What a lot of Bill James fans will ignore sometimes is the fact that much of his baseball writing isn't scary at all to Average Fan. It's very very accessible. It's often funny. And a good amount of the time, has nothing to do with numbers or stats at all. He talks about which players were real good looking or real ugly. What kinds of uniforms people wore. At one point in the Historical Baseball Abstract, he writes openly about how great the player Joe Morgan was and how much of an idiot the announcer Joe Morgan is. Makes me laugh.

And when he does get into his big number theories, he'll always preface it with something like, "You can either read the next 5 pages, or you can take my word for it, but there are numbers ahead and it's gonna be a bear." Very user friendly.
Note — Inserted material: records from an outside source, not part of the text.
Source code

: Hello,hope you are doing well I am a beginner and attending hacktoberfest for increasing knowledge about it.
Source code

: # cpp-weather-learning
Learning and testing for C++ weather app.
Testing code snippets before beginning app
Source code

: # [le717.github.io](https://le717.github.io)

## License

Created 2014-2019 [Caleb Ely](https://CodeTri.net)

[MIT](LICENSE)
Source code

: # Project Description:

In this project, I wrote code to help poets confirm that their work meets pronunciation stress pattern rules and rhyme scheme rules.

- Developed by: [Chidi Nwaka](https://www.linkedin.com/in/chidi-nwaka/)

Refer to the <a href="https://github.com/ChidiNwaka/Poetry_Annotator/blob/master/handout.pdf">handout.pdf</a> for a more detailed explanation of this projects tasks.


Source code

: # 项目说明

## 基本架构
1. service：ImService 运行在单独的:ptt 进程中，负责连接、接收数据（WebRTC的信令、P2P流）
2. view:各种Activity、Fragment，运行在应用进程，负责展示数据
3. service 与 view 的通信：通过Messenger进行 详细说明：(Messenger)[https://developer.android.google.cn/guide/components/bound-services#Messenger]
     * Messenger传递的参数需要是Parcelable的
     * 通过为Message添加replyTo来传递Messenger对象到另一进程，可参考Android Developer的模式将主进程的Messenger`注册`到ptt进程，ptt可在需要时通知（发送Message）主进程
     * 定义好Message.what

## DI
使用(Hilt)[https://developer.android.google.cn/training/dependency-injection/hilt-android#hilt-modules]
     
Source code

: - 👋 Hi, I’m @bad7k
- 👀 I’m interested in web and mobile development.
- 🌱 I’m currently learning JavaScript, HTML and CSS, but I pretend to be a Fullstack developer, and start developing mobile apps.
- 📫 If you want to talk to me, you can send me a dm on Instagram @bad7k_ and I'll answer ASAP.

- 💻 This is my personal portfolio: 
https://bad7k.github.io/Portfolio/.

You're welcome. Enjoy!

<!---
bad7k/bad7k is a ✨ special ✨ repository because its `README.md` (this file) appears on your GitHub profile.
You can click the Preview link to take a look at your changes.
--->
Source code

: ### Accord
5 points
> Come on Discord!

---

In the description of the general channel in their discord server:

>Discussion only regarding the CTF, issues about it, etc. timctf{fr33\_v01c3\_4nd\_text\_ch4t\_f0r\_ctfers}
So on davidlizerblog, he points out this Bill James interview. We were debating the merits of different lineup strategies recently, and I was saying somebody should try 3 sets of 3. Basically have somebody who can get on base and move, followed by somebody who can make contact, followed by somebody who can slug. Then repeat two more times. The NL screws it up by having the pitcher in there, but aside from that, it sounds reasonable to me. Mostly I was saying that they should just try something different. Mix it up. Do something crazy. Here's Bill James' take on it:

Anyway, I am unable to prove that batting orders are highly relevant. I think that you can be ESSENTIALLY just as successful writing the names down at random. You'd lose a little bit.
And the reason why should be obvious. The batter at the front of the lineup should be one of your best batters as he'll basically get the most AB opportunities. But really, aside from that, how badly can you screw up? Even your best hitters will accomplish nothing two out of three times, so there's never a good way to guarantee a good run scoring opportunity for the one out of three times that he does decide to hit the ball. On the flip side, we've all seen the worst hitter on the team or sometimes the pitcher have three for four days. Since you can't predict that and since the only time you can guarantee a lineup will show in a particular order is in the first, then why should it matter? (Sorry about the horrendous run-on sentences.)
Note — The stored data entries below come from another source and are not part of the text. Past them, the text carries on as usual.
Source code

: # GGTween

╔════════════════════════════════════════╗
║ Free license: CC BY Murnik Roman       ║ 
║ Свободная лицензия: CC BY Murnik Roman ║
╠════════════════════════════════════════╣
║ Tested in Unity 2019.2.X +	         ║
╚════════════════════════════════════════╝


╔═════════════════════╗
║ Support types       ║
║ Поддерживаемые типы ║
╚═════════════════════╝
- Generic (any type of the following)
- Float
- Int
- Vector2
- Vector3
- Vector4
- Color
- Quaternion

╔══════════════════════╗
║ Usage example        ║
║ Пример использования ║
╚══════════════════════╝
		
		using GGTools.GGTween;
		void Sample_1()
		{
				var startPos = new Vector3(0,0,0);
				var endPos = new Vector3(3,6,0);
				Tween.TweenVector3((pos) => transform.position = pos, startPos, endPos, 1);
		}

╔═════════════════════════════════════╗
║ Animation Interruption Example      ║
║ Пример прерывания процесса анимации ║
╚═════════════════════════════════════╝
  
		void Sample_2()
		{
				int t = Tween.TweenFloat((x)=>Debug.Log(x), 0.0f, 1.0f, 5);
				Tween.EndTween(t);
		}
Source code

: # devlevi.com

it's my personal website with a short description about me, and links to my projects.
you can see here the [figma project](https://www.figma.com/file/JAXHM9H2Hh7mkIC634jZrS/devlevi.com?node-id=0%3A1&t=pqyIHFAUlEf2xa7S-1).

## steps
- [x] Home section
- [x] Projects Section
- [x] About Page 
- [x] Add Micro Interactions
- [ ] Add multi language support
Consider the fact that in the National League, the double-switch is an important strategy for a manager. Once you pull a double switch though, you've essentially mixed up your original formula. The way I figure it, viewing the lineup as three sets of three gives you offensive opportunities that wouldn't normally appear. How many times have you watched a game and groaned that the bottom of the order was coming up? Why not have your second best hitter back there somewheres so you have a spark in every inning?

In any case, I don't have any good way of demonstrating that this lineup idea would work, but it gives me a little comfort that Bill James isn't able to demonstrate that it wouldn't work.

Oh and the rest of the interview's good too.